EXERCISE GOAL:
Write out the records below word for word, please.

GIVEN INFORMATION:
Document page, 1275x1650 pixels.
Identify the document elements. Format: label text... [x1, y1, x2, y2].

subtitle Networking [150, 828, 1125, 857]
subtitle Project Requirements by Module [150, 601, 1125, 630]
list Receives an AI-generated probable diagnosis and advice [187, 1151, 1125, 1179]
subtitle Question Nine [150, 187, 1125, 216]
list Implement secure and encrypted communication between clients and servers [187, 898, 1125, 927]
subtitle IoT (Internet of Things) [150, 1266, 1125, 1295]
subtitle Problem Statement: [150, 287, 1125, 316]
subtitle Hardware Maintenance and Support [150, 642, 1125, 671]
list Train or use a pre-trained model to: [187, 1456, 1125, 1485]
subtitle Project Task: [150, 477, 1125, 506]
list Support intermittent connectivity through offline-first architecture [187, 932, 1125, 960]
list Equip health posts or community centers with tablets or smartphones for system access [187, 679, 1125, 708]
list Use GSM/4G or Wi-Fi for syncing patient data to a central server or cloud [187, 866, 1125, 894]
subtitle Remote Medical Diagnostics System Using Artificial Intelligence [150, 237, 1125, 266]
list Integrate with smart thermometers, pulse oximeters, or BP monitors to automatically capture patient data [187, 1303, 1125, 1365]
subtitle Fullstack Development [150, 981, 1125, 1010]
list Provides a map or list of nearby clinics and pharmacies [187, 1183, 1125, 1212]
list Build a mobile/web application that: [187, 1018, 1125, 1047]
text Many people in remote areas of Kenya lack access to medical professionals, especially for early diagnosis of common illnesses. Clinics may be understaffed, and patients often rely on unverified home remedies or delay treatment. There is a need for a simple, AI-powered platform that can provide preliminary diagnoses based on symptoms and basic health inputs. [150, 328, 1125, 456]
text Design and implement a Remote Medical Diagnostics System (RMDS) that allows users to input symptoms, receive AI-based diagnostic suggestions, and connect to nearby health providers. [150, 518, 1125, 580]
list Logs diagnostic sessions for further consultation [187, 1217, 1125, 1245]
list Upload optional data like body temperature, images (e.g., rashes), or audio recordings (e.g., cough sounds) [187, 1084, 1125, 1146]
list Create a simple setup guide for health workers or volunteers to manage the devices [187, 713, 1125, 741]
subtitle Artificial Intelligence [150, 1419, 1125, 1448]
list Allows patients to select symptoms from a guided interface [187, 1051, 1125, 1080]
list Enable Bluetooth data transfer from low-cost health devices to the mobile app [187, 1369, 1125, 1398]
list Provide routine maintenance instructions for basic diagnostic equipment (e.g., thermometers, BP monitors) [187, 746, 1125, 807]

THE ANSWER:
Document page, 1275x1650 pixels.
Identify the document elements. Format: label text... [x1, y1, x2, y2].

subtitle Networking [150, 828, 1125, 857]
subtitle Project Requirements by Module [150, 601, 1125, 630]
list Receives an AI-generated probable diagnosis and advice [187, 1151, 1125, 1179]
subtitle Question Nine [150, 187, 1125, 216]
list Implement secure and encrypted communication between clients and servers [187, 898, 1125, 927]
subtitle IoT (Internet of Things) [150, 1266, 1125, 1295]
subtitle Problem Statement: [150, 287, 1125, 316]
subtitle Hardware Maintenance and Support [150, 642, 1125, 671]
list Train or use a pre-trained model to: [187, 1456, 1125, 1485]
subtitle Project Task: [150, 477, 1125, 506]
list Support intermittent connectivity through offline-first architecture [187, 932, 1125, 960]
list Equip health posts or community centers with tablets or smartphones for system access [187, 679, 1125, 708]
list Use GSM/4G or Wi-Fi for syncing patient data to a central server or cloud [187, 866, 1125, 894]
subtitle Remote Medical Diagnostics System Using Artificial Intelligence [150, 237, 1125, 266]
list Integrate with smart thermometers, pulse oximeters, or BP monitors to automatically capture patient data [187, 1303, 1125, 1365]
subtitle Fullstack Development [150, 981, 1125, 1010]
list Provides a map or list of nearby clinics and pharmacies [187, 1183, 1125, 1212]
list Build a mobile/web application that: [187, 1018, 1125, 1047]
text Many people in remote areas of Kenya lack access to medical professionals, especially for early diagnosis of common illnesses. Clinics may be understaffed, and patients often rely on unverified home remedies or delay treatment. There is a need for a simple, AI-powered platform that can provide preliminary diagnoses based on symptoms and basic health inputs. [150, 328, 1125, 456]
text Design and implement a Remote Medical Diagnostics System (RMDS) that allows users to input symptoms, receive AI-based diagnostic suggestions, and connect to nearby health providers. [150, 518, 1125, 580]
list Logs diagnostic sessions for further consultation [187, 1217, 1125, 1245]
list Upload optional data like body temperature, images (e.g., rashes), or audio recordings (e.g., cough sounds) [187, 1084, 1125, 1146]
list Create a simple setup guide for health workers or volunteers to manage the devices [187, 713, 1125, 741]
subtitle Artificial Intelligence [150, 1419, 1125, 1448]
list Allows patients to select symptoms from a guided interface [187, 1051, 1125, 1080]
list Enable Bluetooth data transfer from low-cost health devices to the mobile app [187, 1369, 1125, 1398]
list Provide routine maintenance instructions for basic diagnostic equipment (e.g., thermometers, BP monitors) [187, 746, 1125, 807]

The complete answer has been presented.